How is it possible to detect extremas?
Till now i thought $f'(x)=0$ and $f''(x)\neq 0$ just works, but then i saw the following function:
\begin{cases} 0 & x= 0 \\ \exp\left(-\frac{1}{x^2}\right)&x\neq 0 \end{cases}
For this function it seems to be more tricky to calculate the extrema at $x=0$. Probably there are more functions which are even more "complex".
This brings me to my question: What is a general way calculate the extrema of a given function $f(x)$ for which it is only known that it is infinite many times differentiable and that it is continuous?
Thank you
Fermat's test still works for extrema of your function, you just have to calculate the derivative properly. You have probably noticed that for $x\ne 0$ the derivative is always nonzero. However, computing the derivative at 0 using the difference quotient we find $$ f'(0)=\lim_{x\rightarrow 0}\frac{e^{-1/x^2}}{x}=0 $$ Which tells you that this is the only extremum candidate for the smooth function. The first derivative test is what I would then use to conclude that it is a minimum.
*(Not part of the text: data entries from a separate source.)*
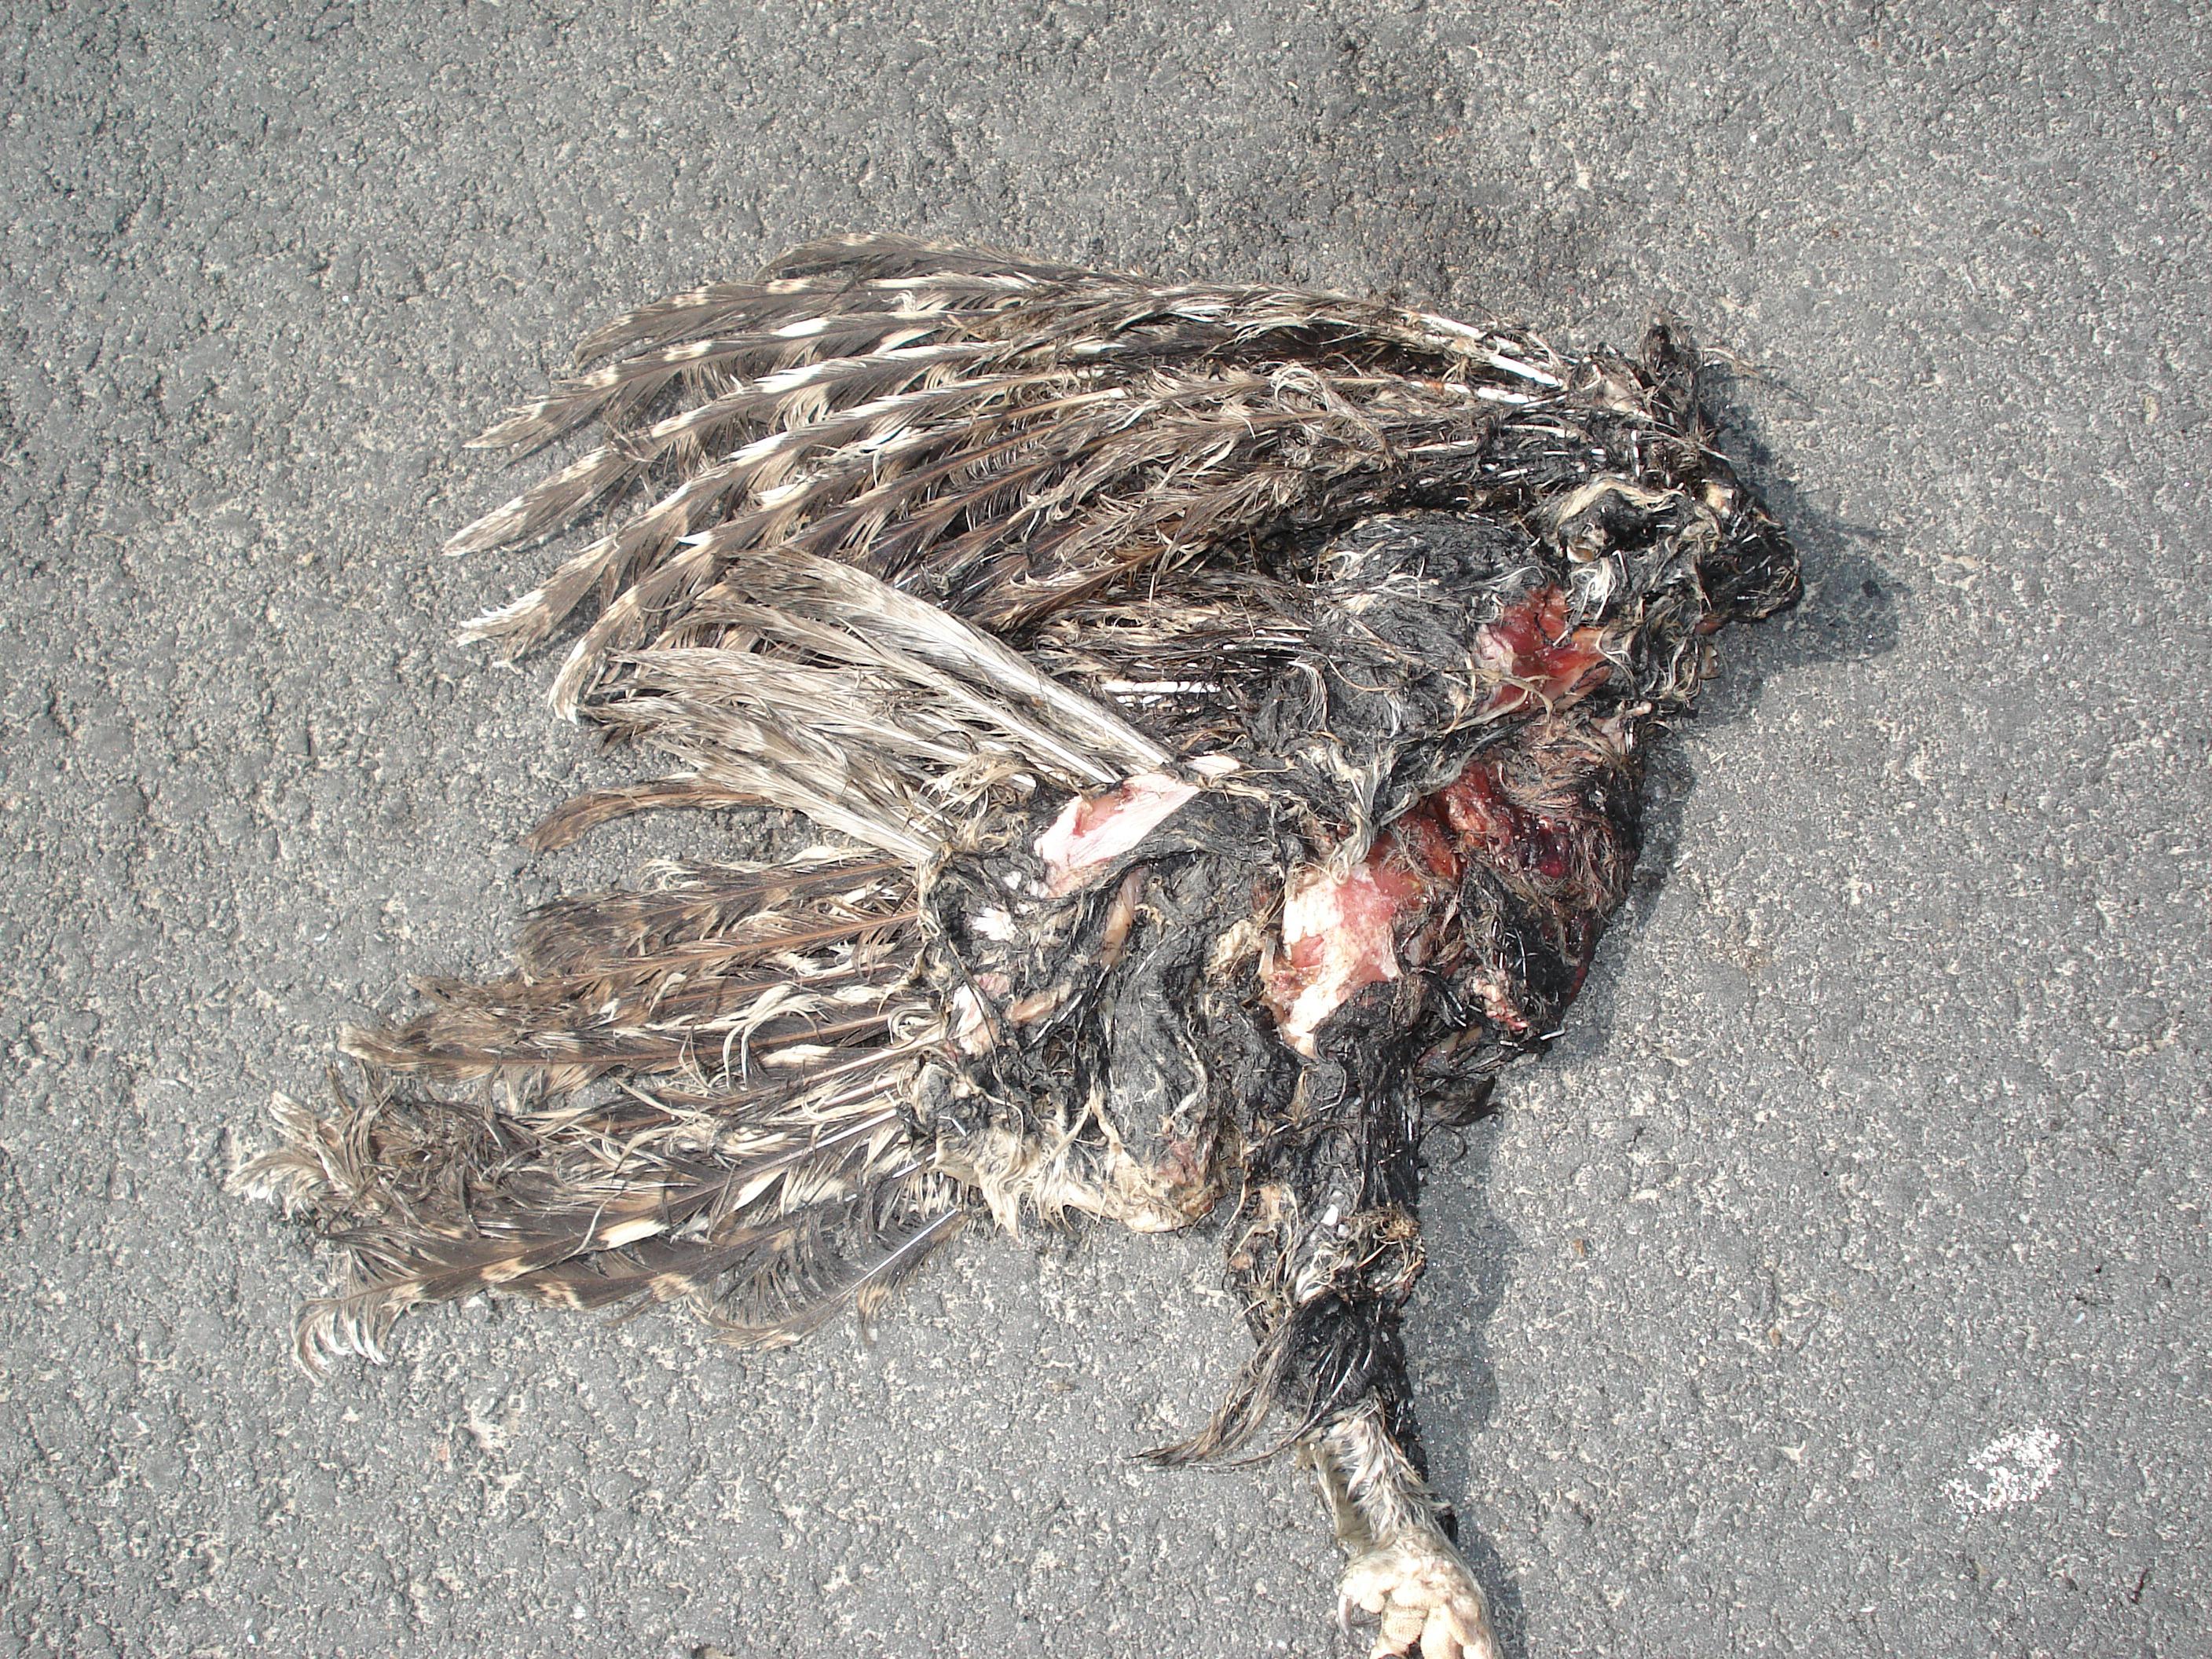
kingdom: Animalia
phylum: Chordata
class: Aves
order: Strigiformes
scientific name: Strigiformes
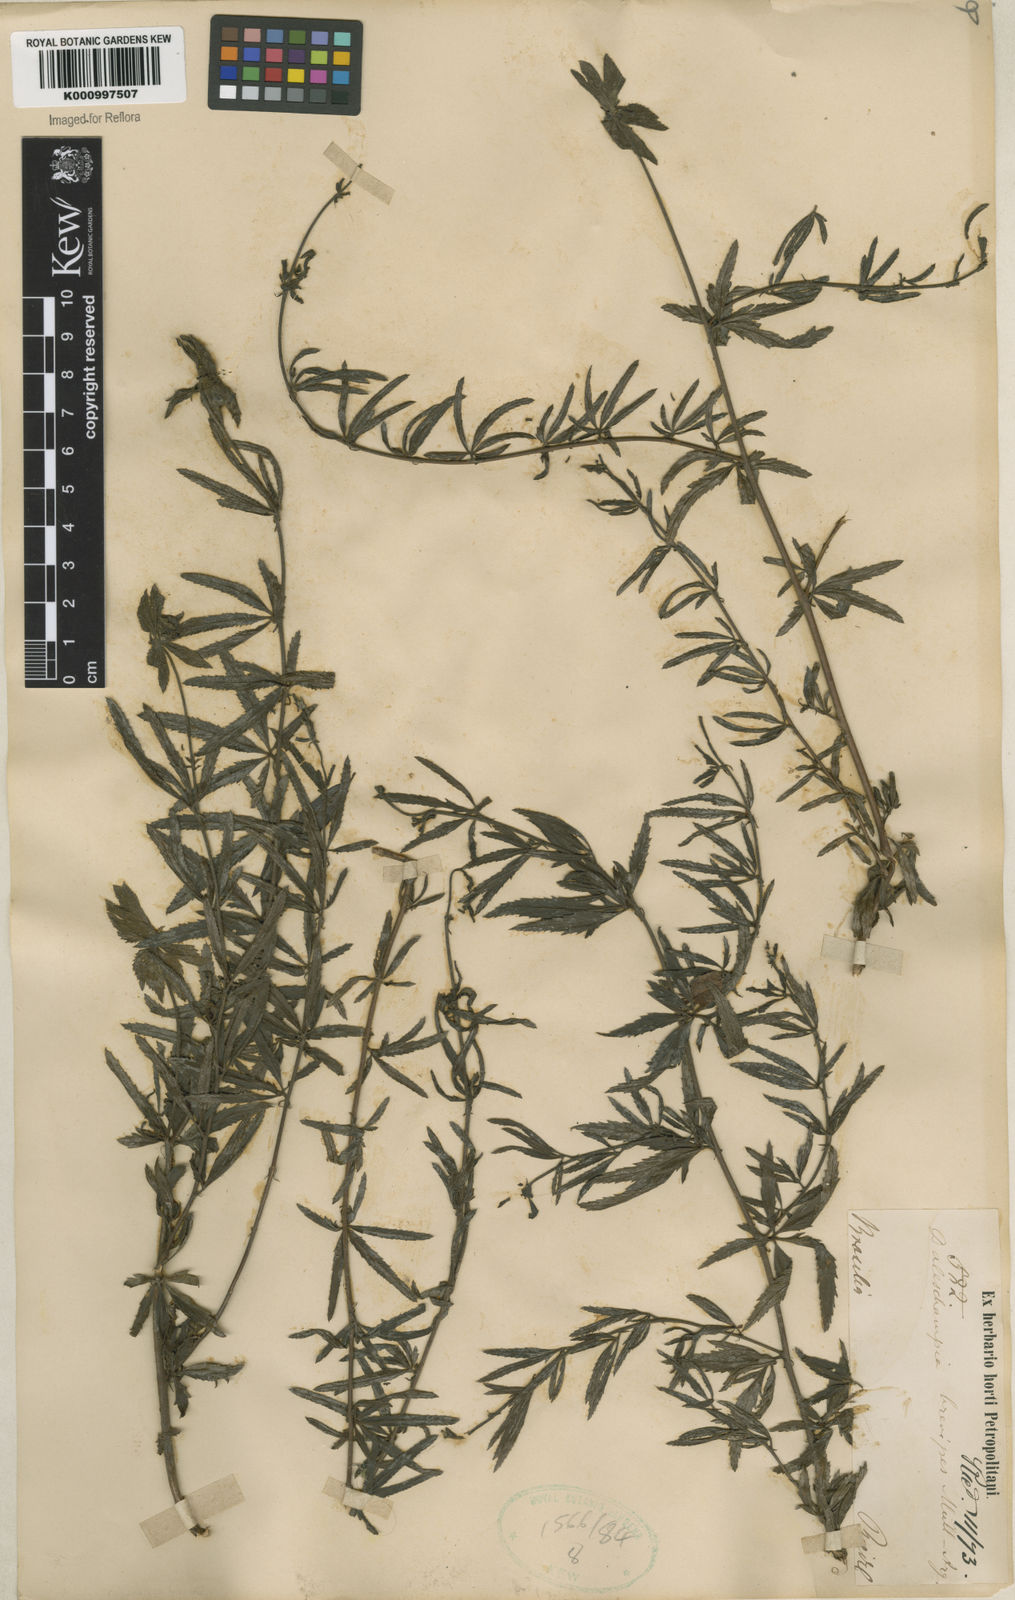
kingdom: Plantae
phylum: Tracheophyta
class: Magnoliopsida
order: Malpighiales
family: Euphorbiaceae
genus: Dalechampia
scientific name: Dalechampia
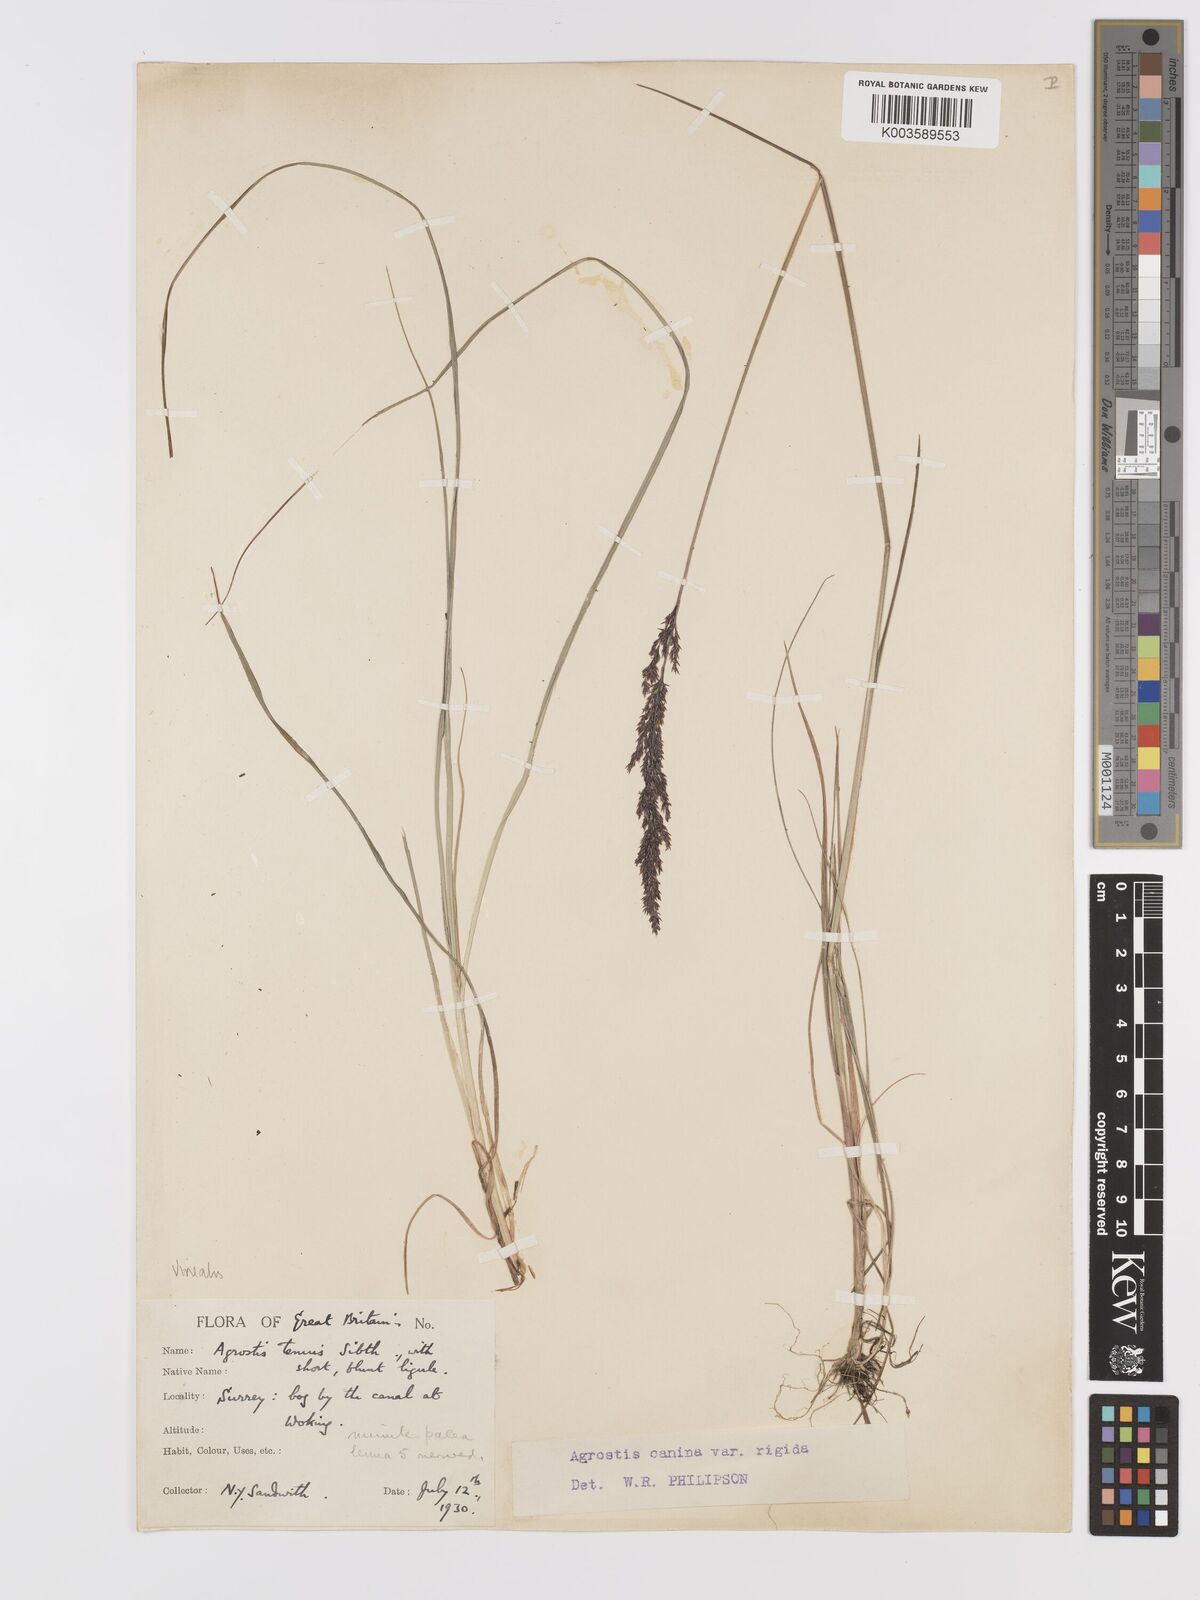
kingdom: Plantae
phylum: Tracheophyta
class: Liliopsida
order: Poales
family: Poaceae
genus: Agrostis
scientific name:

Edit: To avoid any potential ambiguity, for a critical point $x_0$, the first derivative test requires examining the sign $f'(x_0-\epsilon)$ and $f'(x_0+\epsilon)$. $f'(x_0-\epsilon)< 0$ and $f'(x_0+\epsilon)> 0$ yields that $x_0$ is a minimum. Vice versa for a local maximum.
In this case, $$ f'(x)=\frac{2}{x^3}e^{-1/x^2} $$ Which is less than 0 for $x<0$ and greater than 0 for $x>0$, allowing our conclusion.